Tu t'es fait connaître en diffusant tes films sur Internet. Pourquoi à ton avis ce sont les cinéastes oeuvrant dans le "genre" qui utilisent le mieux ce média ? Pourquoi sait-on d'avance que le prochain Pialat ne sera pas une révélation du Net ?
Tout simplement par ce que le net est "entre les mains" d’un public qui est méprisé par l’industrie cinématographiquefrançaise : les 15-35 ans. La culture populaire prend le dessus sur la culture "élitisme bourgeoise" (constituée de ceux qui admirent un film réputé "difficile d'accès" afin de s’en servir de critères pour se reconnaître entre gens du même monde ; que ce soit entre anarchistes mondains, étudiants en art, grands bourgeois ou branleurs parisiens...).

Comment es-tu perçu chez les producteurs français ? Comprennent-ils le buzz autour de tes vidéos ? Savent-ils au moins qu'il y a des buzz autour de tes vidéos ?
Je suis perçu comme un réal qui aurait dû naître aux USA (rires). Cela m’agace car c’est autant un compliment qu’un moyen de botter en touche pour un prod. De plus, le prod français est peu curieux comparé aux prod ricains, donc il a souvent un train de retard si vous sortez des circuits officiels (festivals de Clermont & Co). Cela dit, j’intéresse des prods, je développe des projets avec certaines. Ce qui a pris du temps, car bêtement je pensais que mon travail parlerait pour moi (en bien ou en mal, là n’est pas la question)…Oubliant que le plus important c’était les relations, le milieu socio-professionnel dans lequel tu évolues. Surtout pour un mec comme moi qui n’est pas doué avec  "l’entrisme" (rires). Mais, que mon père se rassure, je ne lui en veux pas d’être taxi ! :-)

Cette fameuse Nouvelle Nouvelle Vague française qu'on attend depuis 15/20 ans, elle va finir par arriver quand à ton avis ? Et surtout, comment ?
────────────────────
• _Consignes_:
1 > Dans l'entretien, quelles catégories de personnes sont énumérées entre parenthèses pour illustrer la culture « élitisme bourgeoise » ? Donnez-les toutes.
2 > Recopiez fidèlement le passage de l'entretien qui débute par les mots contenant « Tu t'es fait » et s'achève sur « révélation du Net ? ».
Les entrées n'ont aucun rôle dans ce travail.
────────────────────
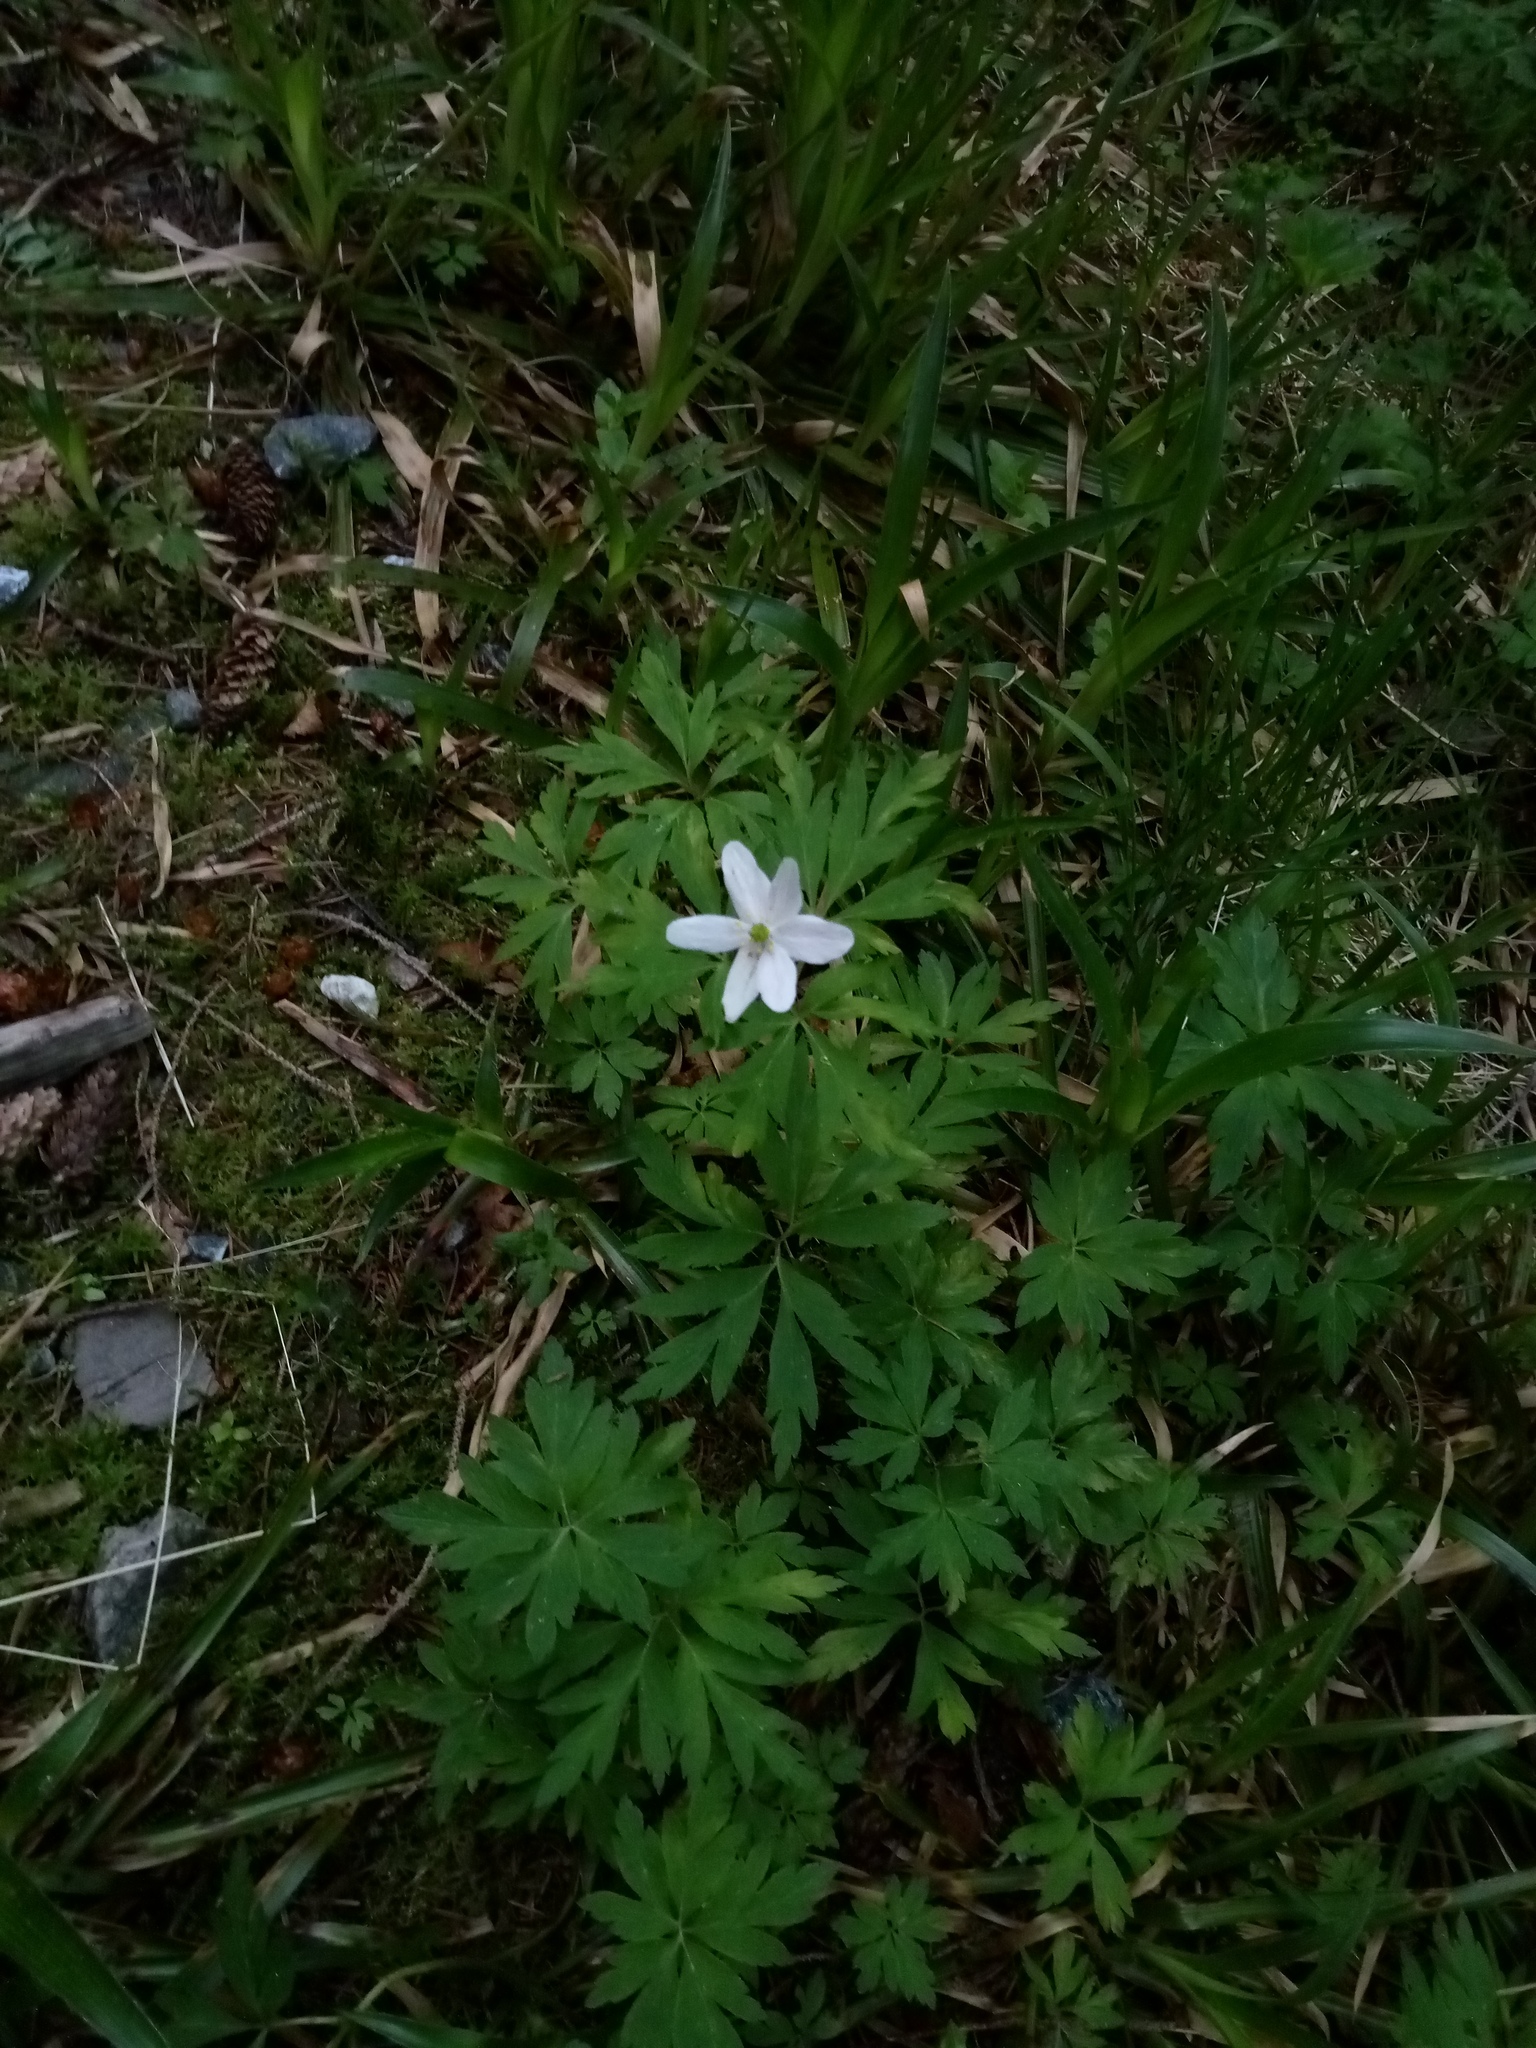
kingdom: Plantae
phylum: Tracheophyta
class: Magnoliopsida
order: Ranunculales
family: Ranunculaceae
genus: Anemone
────────────────────
• _Réponses aux tâches_:
1 >
- anarchistes mondains
- étudiants en art
- grands bourgeois
- branleurs parisiens

2 >
Tu t'es fait connaître en diffusant tes films sur Internet. Pourquoi à ton avis ce sont les cinéastes oeuvrant dans le "genre" qui utilisent le mieux ce média ? Pourquoi sait-on d'avance que le prochain Pialat ne sera pas une révélation du Net ?